Required work: Show each line in the records below that contains the word "groups". Match upper and lower case exactly.

Dataset content:
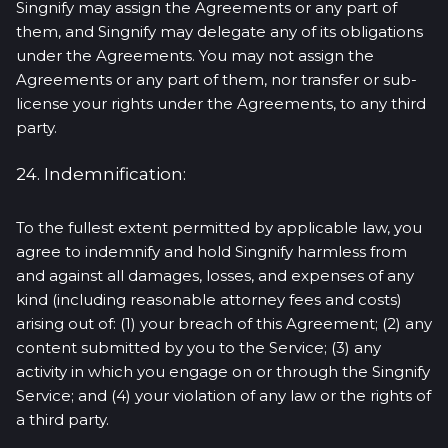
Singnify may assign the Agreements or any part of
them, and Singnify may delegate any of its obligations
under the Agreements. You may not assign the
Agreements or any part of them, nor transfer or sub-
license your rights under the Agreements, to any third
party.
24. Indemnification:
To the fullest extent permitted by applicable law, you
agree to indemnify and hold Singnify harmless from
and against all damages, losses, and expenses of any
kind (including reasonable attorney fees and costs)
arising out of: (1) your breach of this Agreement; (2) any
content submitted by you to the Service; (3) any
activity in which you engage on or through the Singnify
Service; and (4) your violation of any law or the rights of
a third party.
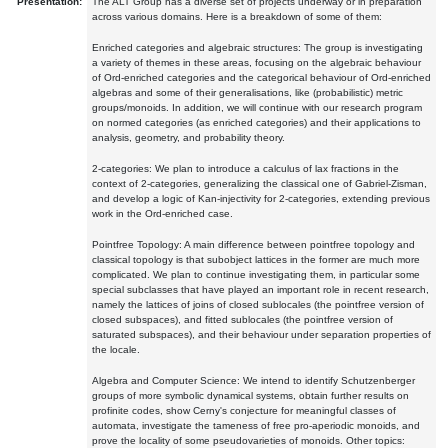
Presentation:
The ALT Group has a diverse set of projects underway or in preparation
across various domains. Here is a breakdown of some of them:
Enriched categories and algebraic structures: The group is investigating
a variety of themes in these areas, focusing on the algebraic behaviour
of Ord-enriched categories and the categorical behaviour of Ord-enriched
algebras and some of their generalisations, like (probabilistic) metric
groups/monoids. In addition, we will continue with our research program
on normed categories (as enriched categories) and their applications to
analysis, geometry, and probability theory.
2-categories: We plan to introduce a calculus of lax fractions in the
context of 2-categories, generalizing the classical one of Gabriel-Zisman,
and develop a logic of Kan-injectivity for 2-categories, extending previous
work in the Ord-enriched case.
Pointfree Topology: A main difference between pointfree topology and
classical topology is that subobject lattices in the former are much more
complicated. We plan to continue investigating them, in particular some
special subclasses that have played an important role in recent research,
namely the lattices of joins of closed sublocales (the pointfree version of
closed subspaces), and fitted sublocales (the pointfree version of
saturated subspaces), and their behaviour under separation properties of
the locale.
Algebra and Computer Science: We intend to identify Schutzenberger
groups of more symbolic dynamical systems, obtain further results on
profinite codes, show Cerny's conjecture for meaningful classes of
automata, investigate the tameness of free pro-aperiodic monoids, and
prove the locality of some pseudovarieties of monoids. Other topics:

==

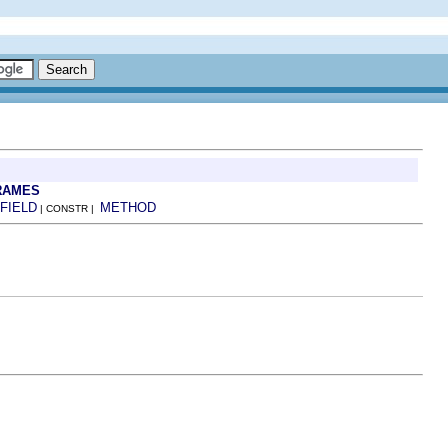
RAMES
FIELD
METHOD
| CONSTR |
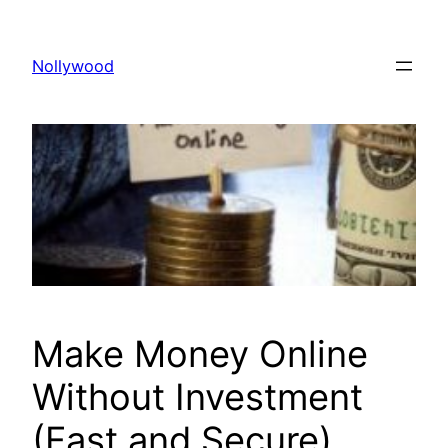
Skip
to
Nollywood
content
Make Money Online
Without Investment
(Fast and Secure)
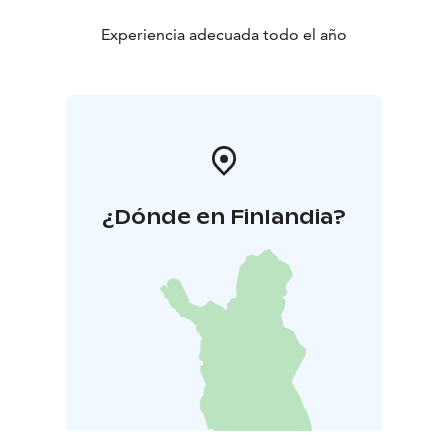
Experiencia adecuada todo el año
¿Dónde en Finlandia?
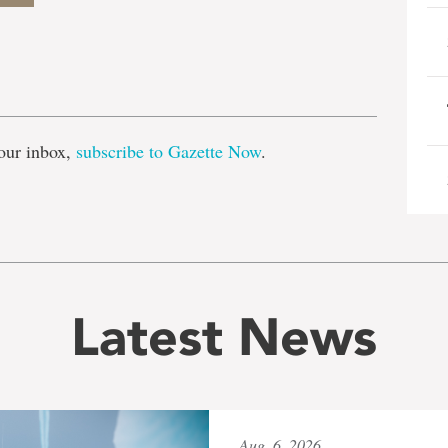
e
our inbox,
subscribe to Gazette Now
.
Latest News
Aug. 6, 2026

==

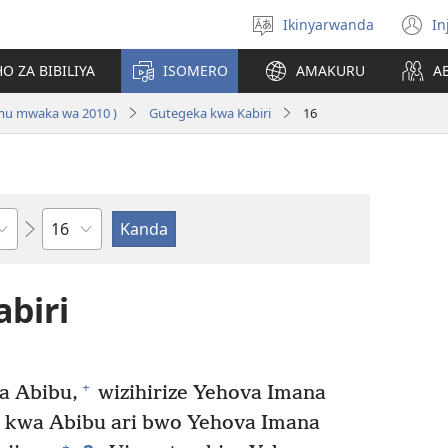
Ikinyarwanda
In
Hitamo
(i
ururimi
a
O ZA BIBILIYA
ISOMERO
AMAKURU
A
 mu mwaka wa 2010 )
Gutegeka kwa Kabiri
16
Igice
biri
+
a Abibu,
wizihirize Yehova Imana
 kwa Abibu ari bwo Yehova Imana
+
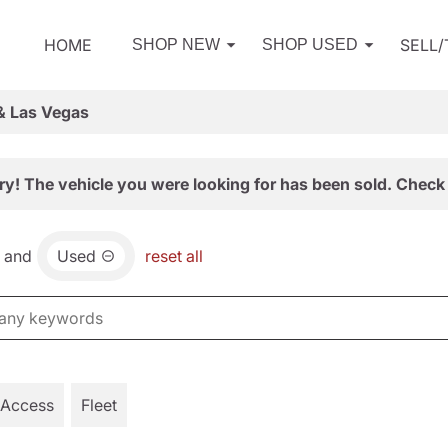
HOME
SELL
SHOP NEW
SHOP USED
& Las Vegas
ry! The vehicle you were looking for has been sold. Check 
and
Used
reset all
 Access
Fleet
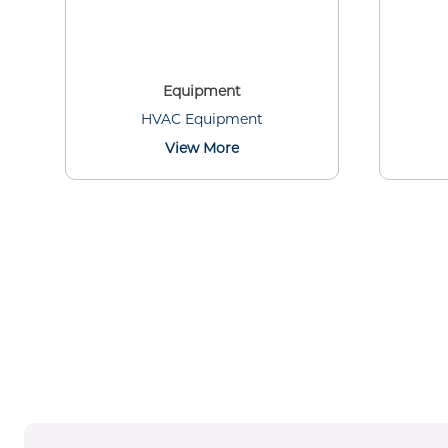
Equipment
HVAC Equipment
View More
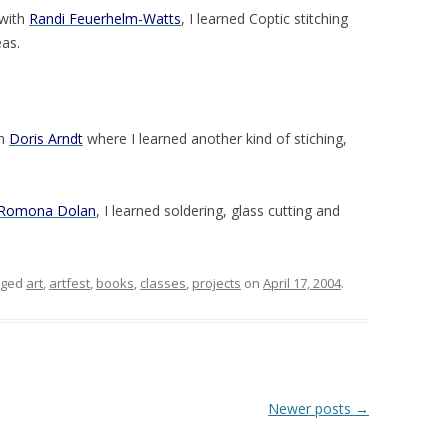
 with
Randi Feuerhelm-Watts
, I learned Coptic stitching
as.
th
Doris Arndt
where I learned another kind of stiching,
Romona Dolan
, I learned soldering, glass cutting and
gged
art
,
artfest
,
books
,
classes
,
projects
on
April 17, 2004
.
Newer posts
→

Solution:
groups/monoids. In addition, we will continue with our research program
groups of more symbolic dynamical systems, obtain further results on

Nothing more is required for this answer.